Replacement Batch Sample Clauses
Replacement Batch. If Licensor is notified within ten (10) working days that the sample is not acceptable, Licensor shall, save for the situation described below, be obligated to provide and send to Licensee a replacement batch within twenty (20) days of receipt of Raw Material sufficient to produce a replacement batch. Dispute: If Licensor does not agree with Licensee's claim on batch failure, Licensor may within said time limit of thirty (30) days ask an independent testing laboratory to give an opinion and statement as to whether the pre-delivery sample sent to the Licensee meets the technical specification of the Licensed Product as defined in Appendix 2. If Licensee does not agree with Licensor's claim of batch failure and subsequent rejection of a particular shipment of Raw Material, the Licensor shall within fourteen (14) working days submit samples and other evidence substantiating his claims to an independent testing laboratory to obtain an opinion and statement as to whether the disputed batch of Raw Material meets the mutually accepted quality specification. The parties agree to accept an independent testing laboratory selected by the Clinical Laboratory Research Association of Germany which shall be approached by the parties at the time of any dispute hereunder.

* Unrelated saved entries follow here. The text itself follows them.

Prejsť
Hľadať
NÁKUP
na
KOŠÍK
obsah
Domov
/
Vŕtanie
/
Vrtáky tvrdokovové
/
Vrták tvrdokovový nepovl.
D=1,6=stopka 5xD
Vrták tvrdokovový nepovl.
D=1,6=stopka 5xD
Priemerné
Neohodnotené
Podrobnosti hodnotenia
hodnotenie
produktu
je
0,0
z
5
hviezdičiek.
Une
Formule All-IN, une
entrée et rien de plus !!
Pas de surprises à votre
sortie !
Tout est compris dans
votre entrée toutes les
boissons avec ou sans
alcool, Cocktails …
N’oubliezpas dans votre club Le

Replacement Batch. COPHARMA shall notify SERAGEN promptly of a rejection of a Batch by COPHARMA QA, or any delay or irregularity encountered during manufacture which could lead to a rejection. SERAGEN and COPHARMA shall promptly and mutually agree upon new dates for the initiation and completion by COPHARMA of the manufacture of a replacement Batch of PRODUCT if required to meet any outstanding purchase order. In the event that a replacement Batch is commenced prior to a rejection and the Parties subsequently determine that the replacement Batch is not required, SERAGEN will bear the costs associated with the manufacture of the replacement Batch, up to the time of such determination. SERAGEN and COPHARMA will negotiate in good faith terms for the continuance or discontinuation of the manufacture of any such replacement Batch. Subject to prior resolution of the dispute in accordance with the procedures set forth in Section 2.15, below in the event there is a dispute between COPHARMA and SERAGEN over whether a Batch is nonconforming, COPHARMA shall replace all non-conforming shipments at its expense, refund any payments made for the nonconforming shipment, and shall reimburse SERAGEN for any reasonable charges incurred by SERAGEN for shipping or storage, if applicable, of the non-conforming shipment. Any replacement Batch of PRODUCT to be manufactured by COPHARMA shall be invoiced by COPHARMA in accordance with the purchase order placed by SERAGEN for the nonconforming shipment of PRODUCT.

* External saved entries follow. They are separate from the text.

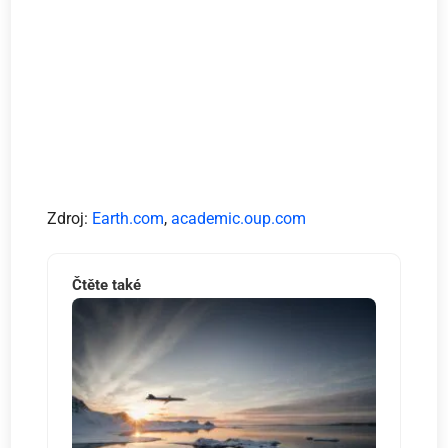
Zdroj:
Earth.com
,
academic.oup.com
Čtěte také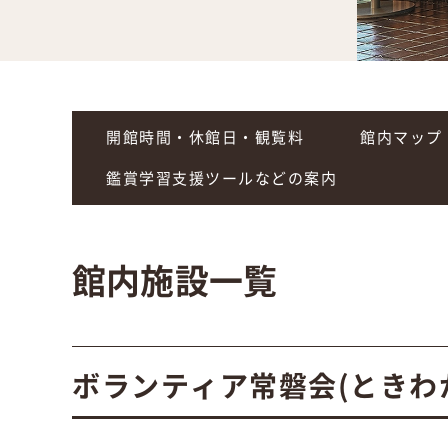
開館時間・休館日・観覧料
館内マップ
鑑賞学習支援ツールなどの案内
館内施設一覧
ボランティア常磐会(ときわ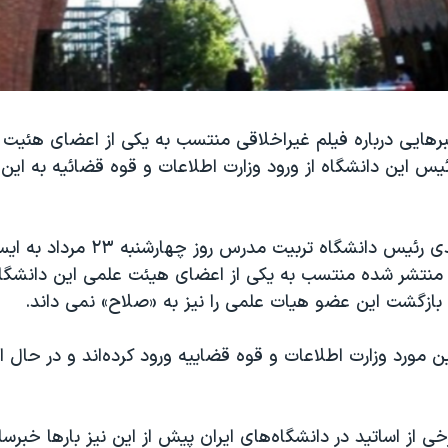
برهایی درباره فیلم غیراخلاقی منتسب به یکی از اعضای هئیت
ئیس این دانشگاه از ورود وزارت اطلاعات و قوه قضائیه به ای
محمدتقی احمدی رئیس دانشگاه تربیت مدرس روز
 منتشر شده منتسب به یکی از اعضای هیئت علمی این دانشگا
 بازگشت این عضو هیات علمی را نیز به «صلاح» نمی داند.
این مورد وزارت اطلاعات و قوه قضاییه ورود کرده‌اند و در حال 
ی از اساتید در دانشگاه‌های ایران پیش از این نیز بارها خبرس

Replacement Batch. In the event that it is determined in accordance with this Article 5 that all or any portion of a shipment of a Production Batch does not meet the Specifications,[****]. Manufacturer will make every effort to replace the Production Batch within one hundred twenty (120) days from the date that such determination is made that the Production Batch does not meet Specifications, such that Customer will not incur any delay in the down-stream process. Manufacturer shall use its best efforts to assist Customer in avoiding product back-order problems due to unavailability of Bulk Drug Substance, resulting from failure to meet Specifications. Manufacturer shall not reprocess a shipment or portion of a shipment of Bulk Drug Substance that failed to meet Specifications without prior written approval from Customer, which approval shall not be unreasonably withheld.